- Data in this exercise:
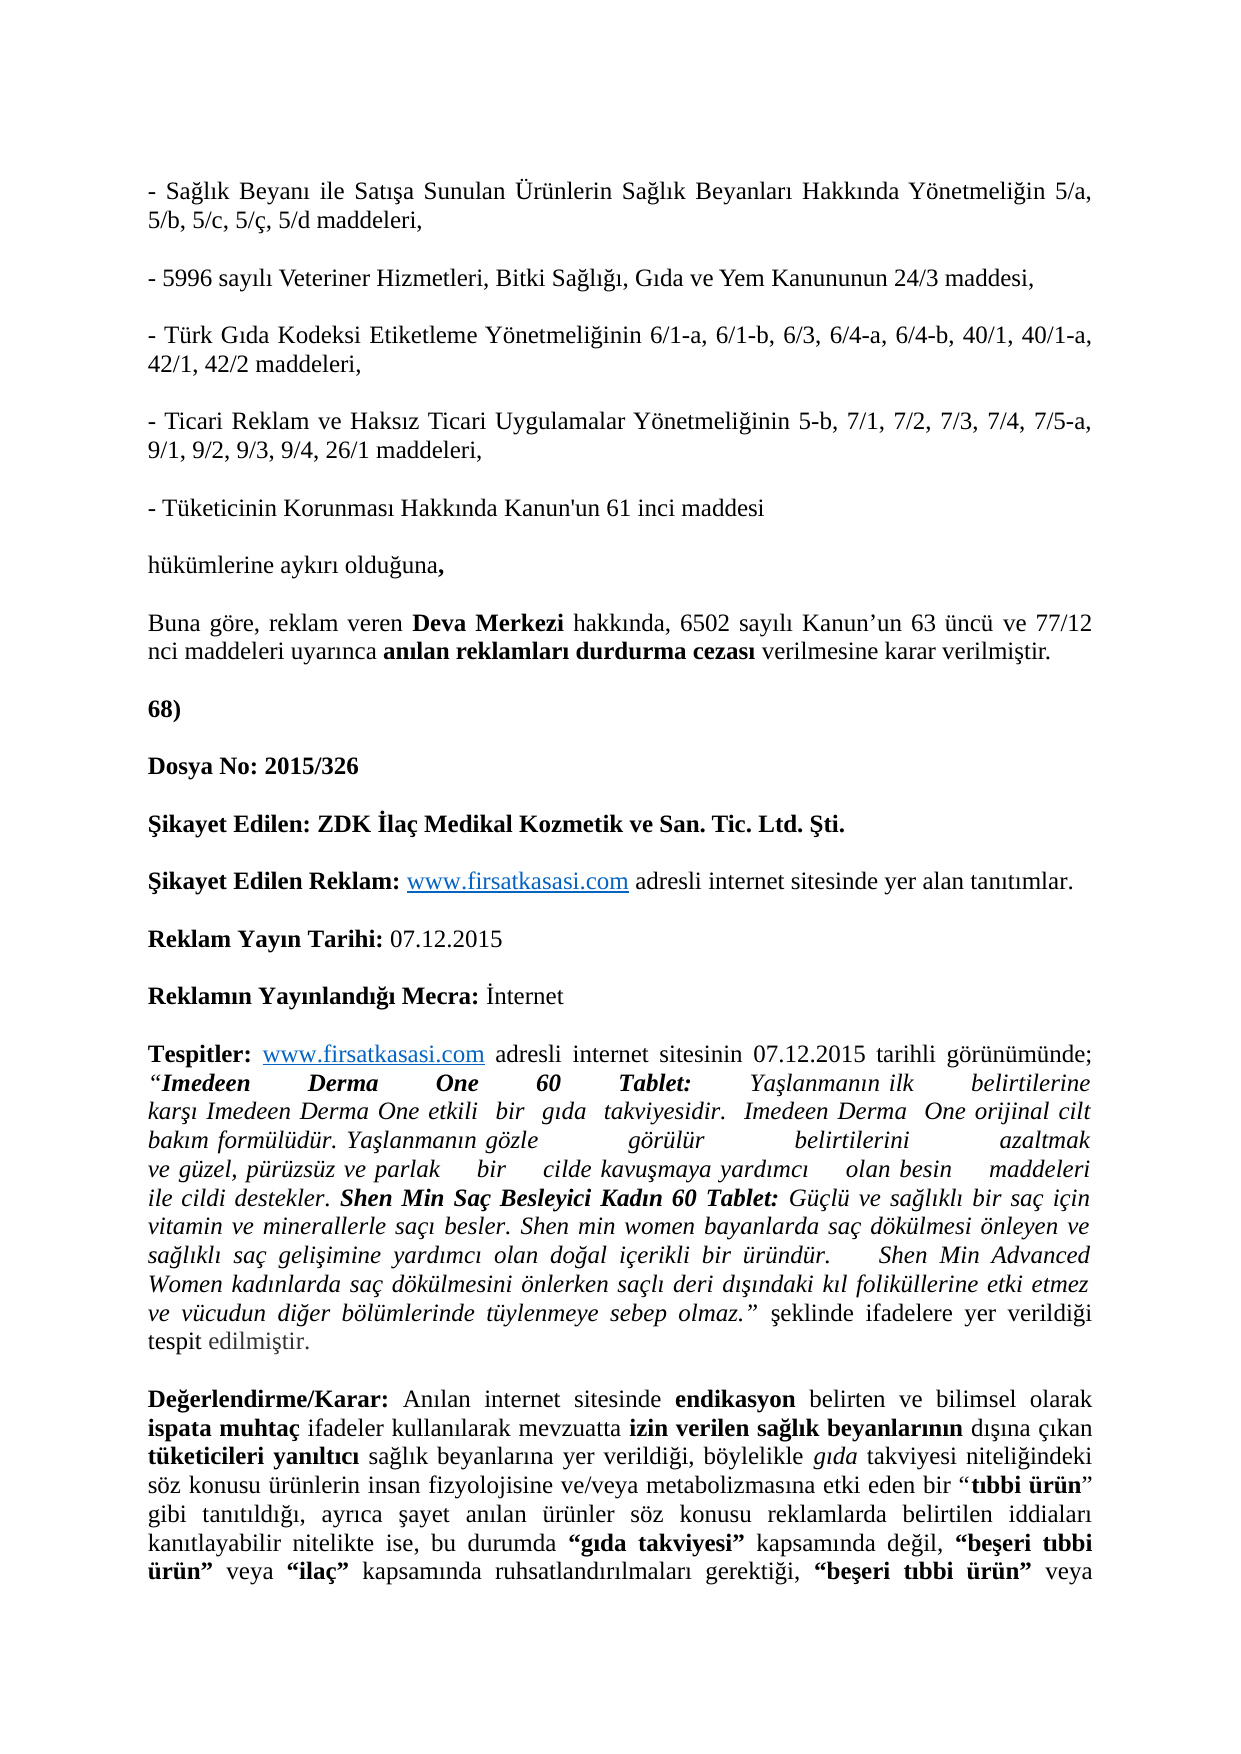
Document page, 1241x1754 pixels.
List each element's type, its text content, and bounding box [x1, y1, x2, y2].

text Reklam Yayın Tarihi: 07.12.2015 [148, 924, 1093, 953]
text - 5996 sayılı Veteriner Hizmetleri, Bitki Sağlığı, Gıda ve Yem Kanununun 24/3 maddesi, [148, 263, 1093, 291]
text - Sağlık Beyanı ile Satışa Sunulan Ürünlerin Sağlık Beyanları Hakkında Yönetmeliğin 5/a, 5/b, 5/c, 5/ç, 5/d maddeleri, [148, 176, 1093, 234]
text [148, 1384, 1093, 1585]
text Buna göre, reklam veren Deva Merkezi hakkında, 6502 sayılı Kanun’un 63 üncü ve 77/12 nci maddeleri uyarınca anılan reklamları durdurma cezası verilmesine karar verilmiştir. [148, 608, 1093, 665]
text Dosya No: 2015/326 [148, 751, 1093, 780]
text hükümlerine aykırı olduğuna, [148, 550, 1093, 579]
text - Ticari Reklam ve Haksız Ticari Uygulamalar Yönetmeliğinin 5-b, 7/1, 7/2, 7/3, 7/4, 7/5-a, 9/1, 9/2, 9/3, 9/4, 26/1 maddeleri, [148, 406, 1093, 464]
text Şikayet Edilen Reklam: www.firsatkasasi.com adresli internet sitesinde yer alan tanıtımlar. [148, 866, 1093, 895]
text Şikayet Edilen: ZDK İlaç Medikal Kozmetik ve San. Tic. Ltd. Şti. [148, 809, 1093, 838]
text - Tüketicinin Korunması Hakkında Kanun'un 61 inci maddesi [148, 493, 1093, 521]
text Tespitler: www.firsatkasasi.com adresli internet sitesinin 07.12.2015 tarihli görünümünde; “Imedeen Derma One 60 Tablet: Yaşlanmanın ilk belirtilerine karşı Imedeen Derma One etkili bir gıda takviyesidir. Imedeen Derma One orijinal cilt bakım formülüdür. Yaşlanmanın gözle görülür belirtilerini azaltmak ve güzel, pürüzsüz ve parlak bir cilde kavuşmaya yardımcı olan besin maddeleri ile cildi destekler. Shen Min Saç Besleyici Kadın 60 Tablet: Güçlü ve sağlıklı bir saç için vitamin ve minerallerle saçı besler. Shen min women bayanlarda saç dökülmesi önleyen ve sağlıklı saç gelişimine yardımcı olan doğal içerikli bir üründür. Shen Min Advanced Women kadınlarda saç dökülmesini önlerken saçlı deri dışındaki kıl foliküllerine etki etmez ve vücudun diğer bölümlerinde tüylenmeye sebep olmaz.” şeklinde ifadelere yer verildiği tespit edilmiştir. [148, 1039, 1093, 1355]
text Reklamın Yayınlandığı Mecra: İnternet [148, 981, 1093, 1010]
text 68) [148, 694, 1093, 723]
text - Türk Gıda Kodeksi Etiketleme Yönetmeliğinin 6/1-a, 6/1-b, 6/3, 6/4-a, 6/4-b, 40/1, 40/1-a, 42/1, 42/2 maddeleri, [148, 320, 1093, 378]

- What this task involves:
All entries should be reproduced exactly; no picture belongs in the result.

- Response area:
Document page, 1241x1754 pixels.
List each element's type, its text content, and bounding box [x1, y1, x2, y2].

text Reklam Yayın Tarihi: 07.12.2015 [148, 924, 1093, 953]
text - 5996 sayılı Veteriner Hizmetleri, Bitki Sağlığı, Gıda ve Yem Kanununun 24/3 maddesi, [148, 263, 1093, 291]
text - Sağlık Beyanı ile Satışa Sunulan Ürünlerin Sağlık Beyanları Hakkında Yönetmeliğin 5/a, 5/b, 5/c, 5/ç, 5/d maddeleri, [148, 176, 1093, 234]
text [148, 1384, 1093, 1585]
text Buna göre, reklam veren Deva Merkezi hakkında, 6502 sayılı Kanun’un 63 üncü ve 77/12 nci maddeleri uyarınca anılan reklamları durdurma cezası verilmesine karar verilmiştir. [148, 608, 1093, 665]
text Dosya No: 2015/326 [148, 751, 1093, 780]
text hükümlerine aykırı olduğuna, [148, 550, 1093, 579]
text - Ticari Reklam ve Haksız Ticari Uygulamalar Yönetmeliğinin 5-b, 7/1, 7/2, 7/3, 7/4, 7/5-a, 9/1, 9/2, 9/3, 9/4, 26/1 maddeleri, [148, 406, 1093, 464]
text Şikayet Edilen Reklam: www.firsatkasasi.com adresli internet sitesinde yer alan tanıtımlar. [148, 866, 1093, 895]
text Şikayet Edilen: ZDK İlaç Medikal Kozmetik ve San. Tic. Ltd. Şti. [148, 809, 1093, 838]
text - Tüketicinin Korunması Hakkında Kanun'un 61 inci maddesi [148, 493, 1093, 521]
text Tespitler: www.firsatkasasi.com adresli internet sitesinin 07.12.2015 tarihli görünümünde; “Imedeen Derma One 60 Tablet: Yaşlanmanın ilk belirtilerine karşı Imedeen Derma One etkili bir gıda takviyesidir. Imedeen Derma One orijinal cilt bakım formülüdür. Yaşlanmanın gözle görülür belirtilerini azaltmak ve güzel, pürüzsüz ve parlak bir cilde kavuşmaya yardımcı olan besin maddeleri ile cildi destekler. Shen Min Saç Besleyici Kadın 60 Tablet: Güçlü ve sağlıklı bir saç için vitamin ve minerallerle saçı besler. Shen min women bayanlarda saç dökülmesi önleyen ve sağlıklı saç gelişimine yardımcı olan doğal içerikli bir üründür. Shen Min Advanced Women kadınlarda saç dökülmesini önlerken saçlı deri dışındaki kıl foliküllerine etki etmez ve vücudun diğer bölümlerinde tüylenmeye sebep olmaz.” şeklinde ifadelere yer verildiği tespit edilmiştir. [148, 1039, 1093, 1355]
text Reklamın Yayınlandığı Mecra: İnternet [148, 981, 1093, 1010]
text 68) [148, 694, 1093, 723]
text - Türk Gıda Kodeksi Etiketleme Yönetmeliğinin 6/1-a, 6/1-b, 6/3, 6/4-a, 6/4-b, 40/1, 40/1-a, 42/1, 42/2 maddeleri, [148, 320, 1093, 378]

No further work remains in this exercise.